Find the word "always" in the data. Return every line where it appears.

• _Records from a data source_:
====

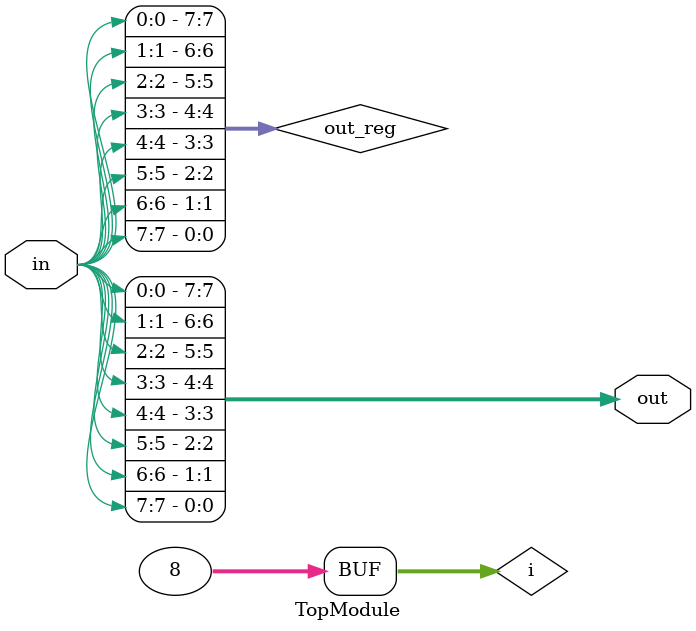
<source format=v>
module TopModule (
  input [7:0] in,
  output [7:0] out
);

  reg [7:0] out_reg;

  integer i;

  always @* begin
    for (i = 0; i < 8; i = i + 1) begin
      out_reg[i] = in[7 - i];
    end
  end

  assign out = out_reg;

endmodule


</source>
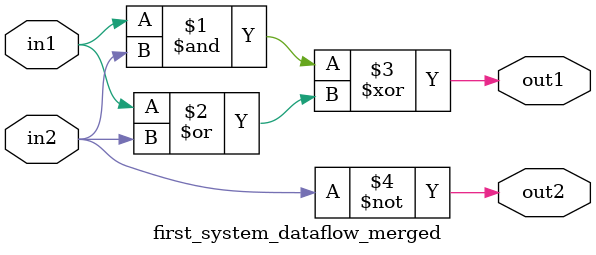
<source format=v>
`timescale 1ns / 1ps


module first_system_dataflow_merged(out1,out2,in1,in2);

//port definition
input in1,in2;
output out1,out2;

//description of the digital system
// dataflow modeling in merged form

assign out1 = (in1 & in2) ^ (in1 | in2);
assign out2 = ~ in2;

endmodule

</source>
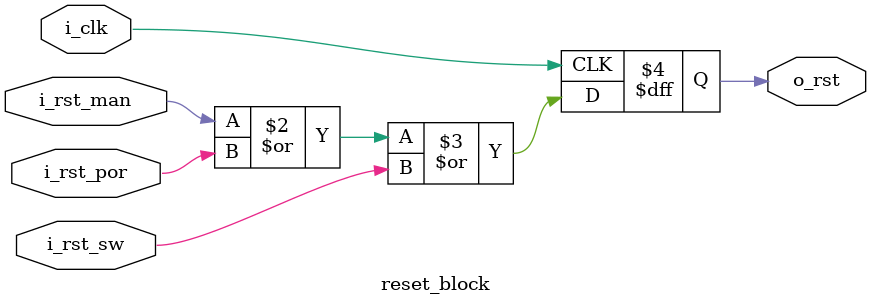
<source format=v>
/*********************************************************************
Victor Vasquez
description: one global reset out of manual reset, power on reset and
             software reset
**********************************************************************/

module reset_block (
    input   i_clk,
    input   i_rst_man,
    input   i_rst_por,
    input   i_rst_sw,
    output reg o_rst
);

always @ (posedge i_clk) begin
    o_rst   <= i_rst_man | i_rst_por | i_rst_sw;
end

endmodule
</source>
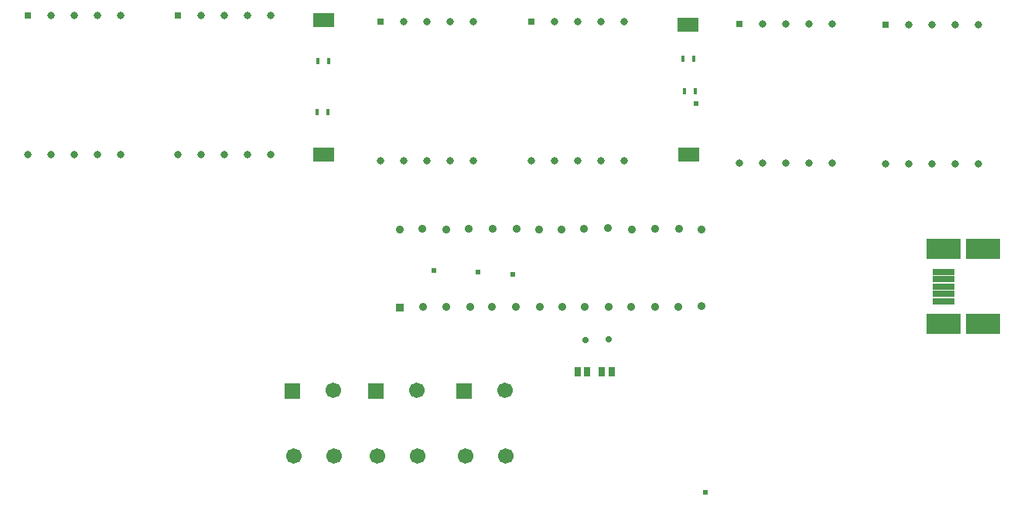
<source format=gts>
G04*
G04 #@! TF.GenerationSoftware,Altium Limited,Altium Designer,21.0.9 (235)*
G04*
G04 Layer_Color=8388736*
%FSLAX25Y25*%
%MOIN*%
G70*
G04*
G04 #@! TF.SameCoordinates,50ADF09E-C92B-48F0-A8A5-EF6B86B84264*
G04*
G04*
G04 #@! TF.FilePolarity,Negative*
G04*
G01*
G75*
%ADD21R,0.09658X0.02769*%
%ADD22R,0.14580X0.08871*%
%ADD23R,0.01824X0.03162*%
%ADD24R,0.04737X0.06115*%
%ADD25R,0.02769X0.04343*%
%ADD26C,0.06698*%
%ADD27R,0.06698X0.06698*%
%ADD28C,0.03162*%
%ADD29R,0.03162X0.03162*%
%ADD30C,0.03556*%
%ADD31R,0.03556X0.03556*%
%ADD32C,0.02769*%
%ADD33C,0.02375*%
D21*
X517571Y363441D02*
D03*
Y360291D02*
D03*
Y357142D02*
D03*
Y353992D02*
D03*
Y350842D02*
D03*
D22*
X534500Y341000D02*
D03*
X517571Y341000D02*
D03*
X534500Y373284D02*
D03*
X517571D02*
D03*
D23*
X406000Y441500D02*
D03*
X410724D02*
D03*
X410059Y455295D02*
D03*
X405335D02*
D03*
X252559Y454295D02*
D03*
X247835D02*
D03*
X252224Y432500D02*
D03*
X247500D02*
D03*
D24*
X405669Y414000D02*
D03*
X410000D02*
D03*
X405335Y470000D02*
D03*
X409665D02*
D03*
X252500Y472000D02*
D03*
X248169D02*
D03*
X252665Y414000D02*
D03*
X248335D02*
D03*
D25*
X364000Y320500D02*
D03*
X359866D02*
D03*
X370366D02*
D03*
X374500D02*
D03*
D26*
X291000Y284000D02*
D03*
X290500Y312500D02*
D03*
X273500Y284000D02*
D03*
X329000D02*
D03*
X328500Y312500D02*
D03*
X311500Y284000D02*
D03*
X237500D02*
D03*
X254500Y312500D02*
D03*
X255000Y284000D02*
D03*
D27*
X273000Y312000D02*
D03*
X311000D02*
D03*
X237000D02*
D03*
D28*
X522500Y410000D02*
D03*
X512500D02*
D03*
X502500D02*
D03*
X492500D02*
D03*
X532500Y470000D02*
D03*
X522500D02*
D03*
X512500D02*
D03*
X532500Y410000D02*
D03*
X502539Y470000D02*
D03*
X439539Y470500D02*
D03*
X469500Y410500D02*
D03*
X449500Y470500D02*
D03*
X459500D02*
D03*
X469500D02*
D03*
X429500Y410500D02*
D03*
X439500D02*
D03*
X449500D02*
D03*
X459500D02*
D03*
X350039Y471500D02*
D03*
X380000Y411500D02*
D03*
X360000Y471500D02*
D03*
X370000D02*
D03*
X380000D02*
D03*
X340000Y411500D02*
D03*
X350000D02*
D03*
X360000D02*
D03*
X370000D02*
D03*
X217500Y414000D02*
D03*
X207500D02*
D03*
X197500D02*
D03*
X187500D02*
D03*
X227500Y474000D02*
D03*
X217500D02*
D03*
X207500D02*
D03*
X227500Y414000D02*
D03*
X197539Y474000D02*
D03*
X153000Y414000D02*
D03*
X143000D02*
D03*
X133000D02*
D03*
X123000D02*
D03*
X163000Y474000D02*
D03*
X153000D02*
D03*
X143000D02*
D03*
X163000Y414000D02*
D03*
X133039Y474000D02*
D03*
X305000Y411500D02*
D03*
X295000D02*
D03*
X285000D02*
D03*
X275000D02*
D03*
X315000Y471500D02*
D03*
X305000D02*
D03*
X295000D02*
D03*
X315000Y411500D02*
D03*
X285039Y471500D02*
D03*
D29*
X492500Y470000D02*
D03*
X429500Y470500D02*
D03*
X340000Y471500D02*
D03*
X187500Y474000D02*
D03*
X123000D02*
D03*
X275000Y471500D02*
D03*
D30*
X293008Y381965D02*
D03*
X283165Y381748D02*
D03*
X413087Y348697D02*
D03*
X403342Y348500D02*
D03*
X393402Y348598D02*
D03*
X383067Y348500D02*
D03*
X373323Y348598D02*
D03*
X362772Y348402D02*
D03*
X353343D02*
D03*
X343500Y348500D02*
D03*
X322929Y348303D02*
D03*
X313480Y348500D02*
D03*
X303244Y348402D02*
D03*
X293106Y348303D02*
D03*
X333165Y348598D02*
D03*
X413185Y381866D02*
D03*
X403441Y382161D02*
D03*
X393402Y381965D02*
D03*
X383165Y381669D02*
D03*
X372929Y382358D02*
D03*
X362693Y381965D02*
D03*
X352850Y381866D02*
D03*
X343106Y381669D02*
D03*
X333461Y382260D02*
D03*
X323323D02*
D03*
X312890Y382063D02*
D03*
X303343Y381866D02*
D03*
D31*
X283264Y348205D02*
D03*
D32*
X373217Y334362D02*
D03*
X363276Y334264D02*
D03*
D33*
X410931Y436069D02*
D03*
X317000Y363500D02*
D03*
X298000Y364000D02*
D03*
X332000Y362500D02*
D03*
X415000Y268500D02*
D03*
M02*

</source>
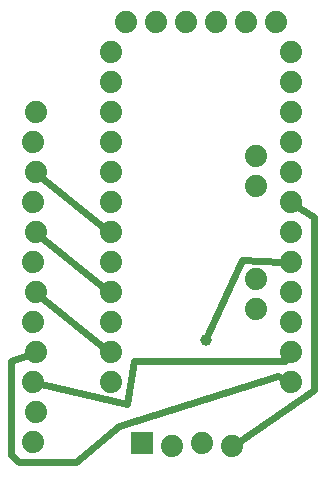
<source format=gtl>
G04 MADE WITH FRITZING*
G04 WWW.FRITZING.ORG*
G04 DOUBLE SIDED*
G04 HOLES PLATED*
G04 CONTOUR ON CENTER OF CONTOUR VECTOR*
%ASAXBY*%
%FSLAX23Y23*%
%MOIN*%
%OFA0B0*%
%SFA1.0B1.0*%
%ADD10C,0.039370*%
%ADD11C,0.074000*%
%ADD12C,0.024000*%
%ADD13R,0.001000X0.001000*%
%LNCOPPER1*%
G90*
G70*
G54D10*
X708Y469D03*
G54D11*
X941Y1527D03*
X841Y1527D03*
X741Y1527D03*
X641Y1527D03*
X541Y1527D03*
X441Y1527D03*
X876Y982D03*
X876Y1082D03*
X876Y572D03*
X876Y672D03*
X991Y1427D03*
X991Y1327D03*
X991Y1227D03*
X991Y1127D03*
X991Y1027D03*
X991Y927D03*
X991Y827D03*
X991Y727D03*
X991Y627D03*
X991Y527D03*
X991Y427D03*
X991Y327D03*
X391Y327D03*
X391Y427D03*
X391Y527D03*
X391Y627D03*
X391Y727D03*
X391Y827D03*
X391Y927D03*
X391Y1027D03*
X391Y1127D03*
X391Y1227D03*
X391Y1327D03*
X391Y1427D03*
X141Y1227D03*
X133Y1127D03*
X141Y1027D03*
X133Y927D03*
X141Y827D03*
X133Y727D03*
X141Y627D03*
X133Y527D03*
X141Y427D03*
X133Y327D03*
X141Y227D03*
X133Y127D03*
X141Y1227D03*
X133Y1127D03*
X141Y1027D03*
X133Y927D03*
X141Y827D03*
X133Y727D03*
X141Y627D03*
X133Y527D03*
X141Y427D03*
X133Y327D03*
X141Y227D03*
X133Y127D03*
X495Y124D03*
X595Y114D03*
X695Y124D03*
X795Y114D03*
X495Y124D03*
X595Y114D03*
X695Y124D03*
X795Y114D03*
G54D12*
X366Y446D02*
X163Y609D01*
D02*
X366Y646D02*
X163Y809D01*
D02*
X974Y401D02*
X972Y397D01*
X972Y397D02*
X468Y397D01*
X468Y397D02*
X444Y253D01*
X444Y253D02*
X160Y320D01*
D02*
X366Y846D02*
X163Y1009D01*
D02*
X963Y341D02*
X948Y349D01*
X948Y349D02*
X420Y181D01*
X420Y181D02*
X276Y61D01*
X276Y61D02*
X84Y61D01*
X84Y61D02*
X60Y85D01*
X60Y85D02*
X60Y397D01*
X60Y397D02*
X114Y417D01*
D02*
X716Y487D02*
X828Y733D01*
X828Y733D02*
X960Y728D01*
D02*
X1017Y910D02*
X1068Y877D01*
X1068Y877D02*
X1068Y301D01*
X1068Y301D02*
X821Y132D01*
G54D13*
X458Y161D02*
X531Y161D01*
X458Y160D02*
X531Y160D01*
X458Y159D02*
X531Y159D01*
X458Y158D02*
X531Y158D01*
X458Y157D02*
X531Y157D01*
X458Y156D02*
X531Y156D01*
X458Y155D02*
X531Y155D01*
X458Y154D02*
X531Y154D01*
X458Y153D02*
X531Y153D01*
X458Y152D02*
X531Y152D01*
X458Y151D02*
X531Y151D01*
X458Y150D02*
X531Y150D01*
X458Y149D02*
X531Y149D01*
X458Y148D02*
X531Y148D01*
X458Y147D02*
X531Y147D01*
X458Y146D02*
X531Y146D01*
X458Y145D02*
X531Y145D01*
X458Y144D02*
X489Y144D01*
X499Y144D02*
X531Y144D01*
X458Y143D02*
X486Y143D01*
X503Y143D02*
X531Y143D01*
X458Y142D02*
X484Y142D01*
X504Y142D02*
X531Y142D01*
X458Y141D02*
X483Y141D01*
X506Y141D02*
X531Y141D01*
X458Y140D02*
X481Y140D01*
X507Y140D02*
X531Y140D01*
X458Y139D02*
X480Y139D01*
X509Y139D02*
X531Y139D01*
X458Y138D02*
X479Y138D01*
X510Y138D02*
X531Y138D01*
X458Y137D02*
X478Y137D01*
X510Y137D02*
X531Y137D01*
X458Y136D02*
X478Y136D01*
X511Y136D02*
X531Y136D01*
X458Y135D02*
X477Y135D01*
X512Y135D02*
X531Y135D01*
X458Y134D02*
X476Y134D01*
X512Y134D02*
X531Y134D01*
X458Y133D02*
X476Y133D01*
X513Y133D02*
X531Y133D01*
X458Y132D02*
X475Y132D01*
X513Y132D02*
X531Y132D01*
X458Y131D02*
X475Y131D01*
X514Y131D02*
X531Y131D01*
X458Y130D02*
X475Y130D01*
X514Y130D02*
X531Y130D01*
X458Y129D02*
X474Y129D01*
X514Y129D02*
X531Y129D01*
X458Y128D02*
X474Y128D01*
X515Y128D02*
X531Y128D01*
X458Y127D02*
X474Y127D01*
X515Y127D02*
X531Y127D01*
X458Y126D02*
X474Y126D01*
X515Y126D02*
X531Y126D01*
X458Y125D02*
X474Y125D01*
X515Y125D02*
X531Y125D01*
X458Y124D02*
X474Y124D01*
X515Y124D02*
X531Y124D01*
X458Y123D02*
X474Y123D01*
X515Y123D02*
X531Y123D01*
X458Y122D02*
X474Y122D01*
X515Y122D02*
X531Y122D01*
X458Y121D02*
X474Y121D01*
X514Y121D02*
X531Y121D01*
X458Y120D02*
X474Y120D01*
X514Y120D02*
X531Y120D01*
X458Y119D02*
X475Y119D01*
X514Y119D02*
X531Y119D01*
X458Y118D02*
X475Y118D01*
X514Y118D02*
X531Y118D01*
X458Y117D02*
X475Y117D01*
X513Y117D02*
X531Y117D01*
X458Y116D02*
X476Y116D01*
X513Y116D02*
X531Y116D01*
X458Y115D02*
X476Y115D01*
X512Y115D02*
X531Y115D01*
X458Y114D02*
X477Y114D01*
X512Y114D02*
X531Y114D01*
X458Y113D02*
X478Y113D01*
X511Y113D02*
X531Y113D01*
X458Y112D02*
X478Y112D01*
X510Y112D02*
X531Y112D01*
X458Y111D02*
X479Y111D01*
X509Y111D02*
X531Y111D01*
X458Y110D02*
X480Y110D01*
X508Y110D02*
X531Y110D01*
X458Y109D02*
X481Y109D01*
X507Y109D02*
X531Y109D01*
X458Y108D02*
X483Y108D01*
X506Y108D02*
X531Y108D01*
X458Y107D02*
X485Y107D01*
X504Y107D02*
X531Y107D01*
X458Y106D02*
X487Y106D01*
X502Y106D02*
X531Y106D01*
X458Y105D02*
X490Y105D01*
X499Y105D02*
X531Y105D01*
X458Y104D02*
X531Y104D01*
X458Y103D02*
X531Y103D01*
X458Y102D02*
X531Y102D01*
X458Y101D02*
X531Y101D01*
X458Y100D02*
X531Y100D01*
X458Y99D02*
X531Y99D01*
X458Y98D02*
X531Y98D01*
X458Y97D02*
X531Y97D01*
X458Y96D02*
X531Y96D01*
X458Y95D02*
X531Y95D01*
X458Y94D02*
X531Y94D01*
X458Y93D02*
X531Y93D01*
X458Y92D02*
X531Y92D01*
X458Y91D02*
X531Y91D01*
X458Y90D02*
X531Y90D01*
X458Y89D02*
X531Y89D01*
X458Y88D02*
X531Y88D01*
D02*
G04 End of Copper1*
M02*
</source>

====

• _Task answer_:
  always @* begin
always @ (posedge i_clk) begin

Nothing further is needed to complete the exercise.